*Petición planteada*
Imprima sin cambio alguno el tramo de los datos siguientes que va desde la línea que contiene "Look at this image. Mask" hasta la línea que contiene "347H119V342H117V343L113 346V348H112V350H111V354L115 353V352L117", ambas incluidas.

*Datos sin procesar*

________________________________________

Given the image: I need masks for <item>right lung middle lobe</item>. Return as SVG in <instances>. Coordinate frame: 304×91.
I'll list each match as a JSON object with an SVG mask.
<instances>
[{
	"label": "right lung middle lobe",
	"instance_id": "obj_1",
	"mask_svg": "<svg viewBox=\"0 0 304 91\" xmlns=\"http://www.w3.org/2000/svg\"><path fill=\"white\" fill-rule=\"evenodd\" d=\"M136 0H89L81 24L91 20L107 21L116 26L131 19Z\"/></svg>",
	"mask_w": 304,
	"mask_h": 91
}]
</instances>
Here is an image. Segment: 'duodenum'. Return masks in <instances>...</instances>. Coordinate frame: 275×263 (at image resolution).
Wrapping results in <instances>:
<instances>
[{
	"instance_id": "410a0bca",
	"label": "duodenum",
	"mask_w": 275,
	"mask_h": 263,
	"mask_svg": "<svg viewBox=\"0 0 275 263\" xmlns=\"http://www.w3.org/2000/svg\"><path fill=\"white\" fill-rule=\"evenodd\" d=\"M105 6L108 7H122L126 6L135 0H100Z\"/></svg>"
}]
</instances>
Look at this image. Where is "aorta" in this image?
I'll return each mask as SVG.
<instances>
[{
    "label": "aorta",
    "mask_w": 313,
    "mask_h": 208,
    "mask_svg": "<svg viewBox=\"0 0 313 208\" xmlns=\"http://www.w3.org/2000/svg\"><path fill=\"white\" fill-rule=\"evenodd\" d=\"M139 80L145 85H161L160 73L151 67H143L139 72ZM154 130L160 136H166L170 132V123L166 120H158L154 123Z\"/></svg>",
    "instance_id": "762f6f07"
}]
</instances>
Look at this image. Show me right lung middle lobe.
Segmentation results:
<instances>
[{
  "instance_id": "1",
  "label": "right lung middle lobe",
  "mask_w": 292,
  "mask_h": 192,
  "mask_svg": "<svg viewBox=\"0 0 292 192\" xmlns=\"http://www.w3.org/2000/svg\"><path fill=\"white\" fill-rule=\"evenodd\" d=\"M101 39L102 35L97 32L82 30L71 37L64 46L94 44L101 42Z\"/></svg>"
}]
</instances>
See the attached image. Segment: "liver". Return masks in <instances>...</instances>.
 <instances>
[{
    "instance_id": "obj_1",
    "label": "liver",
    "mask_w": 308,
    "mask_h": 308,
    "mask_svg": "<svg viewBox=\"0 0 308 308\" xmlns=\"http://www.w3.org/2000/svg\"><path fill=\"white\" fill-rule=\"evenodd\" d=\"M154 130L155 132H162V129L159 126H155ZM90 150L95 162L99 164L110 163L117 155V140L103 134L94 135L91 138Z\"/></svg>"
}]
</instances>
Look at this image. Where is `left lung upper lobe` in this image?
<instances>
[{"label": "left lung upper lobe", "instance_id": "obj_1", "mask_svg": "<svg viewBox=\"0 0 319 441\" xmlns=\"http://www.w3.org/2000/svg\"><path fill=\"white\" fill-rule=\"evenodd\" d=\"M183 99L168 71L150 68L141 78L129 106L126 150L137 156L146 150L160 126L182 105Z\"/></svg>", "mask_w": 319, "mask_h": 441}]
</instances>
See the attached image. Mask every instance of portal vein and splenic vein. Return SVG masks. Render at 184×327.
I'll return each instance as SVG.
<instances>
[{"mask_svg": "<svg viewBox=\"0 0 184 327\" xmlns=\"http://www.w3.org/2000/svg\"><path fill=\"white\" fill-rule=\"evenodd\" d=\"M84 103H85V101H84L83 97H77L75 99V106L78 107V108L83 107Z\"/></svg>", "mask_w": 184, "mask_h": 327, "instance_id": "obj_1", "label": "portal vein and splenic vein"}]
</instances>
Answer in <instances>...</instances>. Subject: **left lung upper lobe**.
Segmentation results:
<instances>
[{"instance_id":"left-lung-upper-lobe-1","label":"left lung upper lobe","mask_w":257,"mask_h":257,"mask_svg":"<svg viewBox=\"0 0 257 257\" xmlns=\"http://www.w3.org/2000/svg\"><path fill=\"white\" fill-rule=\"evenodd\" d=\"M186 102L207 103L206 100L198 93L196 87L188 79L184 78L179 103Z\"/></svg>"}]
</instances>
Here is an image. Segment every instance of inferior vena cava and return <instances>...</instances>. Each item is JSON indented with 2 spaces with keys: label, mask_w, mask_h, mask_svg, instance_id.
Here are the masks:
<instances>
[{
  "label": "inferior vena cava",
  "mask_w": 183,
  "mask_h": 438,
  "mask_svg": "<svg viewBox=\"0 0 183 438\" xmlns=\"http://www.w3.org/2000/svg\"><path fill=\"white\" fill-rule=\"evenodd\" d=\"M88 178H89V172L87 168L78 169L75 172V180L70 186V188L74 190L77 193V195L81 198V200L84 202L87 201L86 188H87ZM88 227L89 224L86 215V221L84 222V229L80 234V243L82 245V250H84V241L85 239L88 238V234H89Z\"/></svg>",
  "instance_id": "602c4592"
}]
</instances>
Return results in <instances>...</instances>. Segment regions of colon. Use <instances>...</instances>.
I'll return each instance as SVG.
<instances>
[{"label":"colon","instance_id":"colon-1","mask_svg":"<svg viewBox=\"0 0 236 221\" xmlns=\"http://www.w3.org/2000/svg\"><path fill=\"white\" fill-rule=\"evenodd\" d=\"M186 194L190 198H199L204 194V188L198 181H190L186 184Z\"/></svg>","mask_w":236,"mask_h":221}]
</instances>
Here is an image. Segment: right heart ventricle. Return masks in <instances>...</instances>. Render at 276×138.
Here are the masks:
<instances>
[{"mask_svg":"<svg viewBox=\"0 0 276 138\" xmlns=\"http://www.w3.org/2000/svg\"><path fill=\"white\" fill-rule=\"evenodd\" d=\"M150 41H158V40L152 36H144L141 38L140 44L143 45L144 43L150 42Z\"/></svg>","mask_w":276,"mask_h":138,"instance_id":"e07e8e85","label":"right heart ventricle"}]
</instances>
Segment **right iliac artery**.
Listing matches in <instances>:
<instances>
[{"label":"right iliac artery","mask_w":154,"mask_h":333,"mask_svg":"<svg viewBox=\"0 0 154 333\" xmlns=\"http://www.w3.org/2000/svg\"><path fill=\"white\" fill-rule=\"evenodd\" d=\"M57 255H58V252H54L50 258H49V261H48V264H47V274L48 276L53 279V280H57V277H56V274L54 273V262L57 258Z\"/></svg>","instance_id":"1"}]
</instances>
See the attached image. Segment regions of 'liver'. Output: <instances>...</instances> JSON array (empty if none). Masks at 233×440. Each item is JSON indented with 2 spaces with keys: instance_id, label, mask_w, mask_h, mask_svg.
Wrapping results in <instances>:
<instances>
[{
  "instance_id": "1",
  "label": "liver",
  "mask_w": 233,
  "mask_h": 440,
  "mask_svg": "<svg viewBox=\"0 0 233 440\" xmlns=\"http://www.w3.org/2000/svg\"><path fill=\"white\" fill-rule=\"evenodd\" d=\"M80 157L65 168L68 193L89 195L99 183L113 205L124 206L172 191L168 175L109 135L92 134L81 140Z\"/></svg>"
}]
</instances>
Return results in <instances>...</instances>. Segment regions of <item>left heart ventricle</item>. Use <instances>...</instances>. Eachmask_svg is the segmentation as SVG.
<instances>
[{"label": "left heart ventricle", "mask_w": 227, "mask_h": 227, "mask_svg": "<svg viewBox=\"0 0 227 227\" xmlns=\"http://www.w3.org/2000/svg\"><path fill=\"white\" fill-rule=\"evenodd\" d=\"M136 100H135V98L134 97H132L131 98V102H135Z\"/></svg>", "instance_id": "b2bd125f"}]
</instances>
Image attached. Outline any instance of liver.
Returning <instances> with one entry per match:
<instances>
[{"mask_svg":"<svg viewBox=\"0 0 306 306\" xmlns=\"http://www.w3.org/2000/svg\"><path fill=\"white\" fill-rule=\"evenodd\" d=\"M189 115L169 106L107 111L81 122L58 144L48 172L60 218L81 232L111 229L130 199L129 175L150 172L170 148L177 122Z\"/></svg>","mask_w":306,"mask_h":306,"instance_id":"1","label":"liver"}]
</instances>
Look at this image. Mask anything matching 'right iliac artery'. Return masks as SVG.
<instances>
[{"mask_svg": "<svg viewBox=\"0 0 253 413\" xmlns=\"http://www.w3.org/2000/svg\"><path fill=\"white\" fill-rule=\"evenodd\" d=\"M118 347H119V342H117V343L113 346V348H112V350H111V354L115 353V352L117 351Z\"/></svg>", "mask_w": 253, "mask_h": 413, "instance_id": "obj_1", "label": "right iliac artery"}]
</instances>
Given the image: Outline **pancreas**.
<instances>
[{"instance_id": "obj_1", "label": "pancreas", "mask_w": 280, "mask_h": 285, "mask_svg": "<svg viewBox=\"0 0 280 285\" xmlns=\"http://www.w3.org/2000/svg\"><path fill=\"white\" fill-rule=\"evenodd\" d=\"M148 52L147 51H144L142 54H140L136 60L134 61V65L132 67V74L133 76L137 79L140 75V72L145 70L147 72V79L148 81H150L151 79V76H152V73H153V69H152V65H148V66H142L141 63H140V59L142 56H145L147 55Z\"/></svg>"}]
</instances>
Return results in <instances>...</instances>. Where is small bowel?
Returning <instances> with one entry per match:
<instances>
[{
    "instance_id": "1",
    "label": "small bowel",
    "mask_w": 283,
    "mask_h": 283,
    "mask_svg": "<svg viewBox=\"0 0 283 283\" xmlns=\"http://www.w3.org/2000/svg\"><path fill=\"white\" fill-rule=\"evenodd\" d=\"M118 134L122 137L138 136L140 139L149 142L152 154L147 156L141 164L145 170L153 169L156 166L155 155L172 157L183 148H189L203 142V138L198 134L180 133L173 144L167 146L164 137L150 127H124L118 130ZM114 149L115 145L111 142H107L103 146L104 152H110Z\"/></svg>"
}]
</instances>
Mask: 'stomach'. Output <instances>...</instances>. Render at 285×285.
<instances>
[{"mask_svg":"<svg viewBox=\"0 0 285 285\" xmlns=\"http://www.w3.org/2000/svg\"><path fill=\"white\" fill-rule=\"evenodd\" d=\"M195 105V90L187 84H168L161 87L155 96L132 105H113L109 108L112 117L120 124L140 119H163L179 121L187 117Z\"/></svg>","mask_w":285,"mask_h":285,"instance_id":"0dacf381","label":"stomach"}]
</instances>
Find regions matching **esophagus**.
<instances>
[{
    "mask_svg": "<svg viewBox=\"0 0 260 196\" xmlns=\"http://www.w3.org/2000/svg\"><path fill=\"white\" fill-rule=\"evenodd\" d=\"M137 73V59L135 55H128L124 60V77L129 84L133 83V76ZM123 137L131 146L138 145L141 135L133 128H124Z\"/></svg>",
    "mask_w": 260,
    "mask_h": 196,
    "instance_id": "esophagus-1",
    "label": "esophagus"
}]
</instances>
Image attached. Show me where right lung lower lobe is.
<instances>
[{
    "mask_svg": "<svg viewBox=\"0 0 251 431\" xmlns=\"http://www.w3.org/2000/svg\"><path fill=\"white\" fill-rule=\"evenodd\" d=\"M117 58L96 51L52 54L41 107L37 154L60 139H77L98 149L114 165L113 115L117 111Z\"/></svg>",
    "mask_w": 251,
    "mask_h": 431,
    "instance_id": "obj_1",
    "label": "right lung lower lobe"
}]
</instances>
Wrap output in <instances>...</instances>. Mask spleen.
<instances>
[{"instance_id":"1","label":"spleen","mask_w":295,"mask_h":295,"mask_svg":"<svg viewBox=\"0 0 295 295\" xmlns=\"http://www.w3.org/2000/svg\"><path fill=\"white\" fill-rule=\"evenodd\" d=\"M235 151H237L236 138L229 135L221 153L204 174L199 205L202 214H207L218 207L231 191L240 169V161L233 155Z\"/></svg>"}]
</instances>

________________________________________

*Respuesta redactada*
Look at this image. Mask anything matching 'right iliac artery'. Return masks as SVG.
<instances>
[{"mask_svg": "<svg viewBox=\"0 0 253 413\" xmlns=\"http://www.w3.org/2000/svg\"><path fill=\"white\" fill-rule=\"evenodd\" d=\"M118 347H119V342H117V343L113 346V348H112V350H111V354L115 353V352L117 351Z\"/></svg>", "mask_w": 253, "mask_h": 413, "instance_id": "obj_1", "label": "right iliac artery"}]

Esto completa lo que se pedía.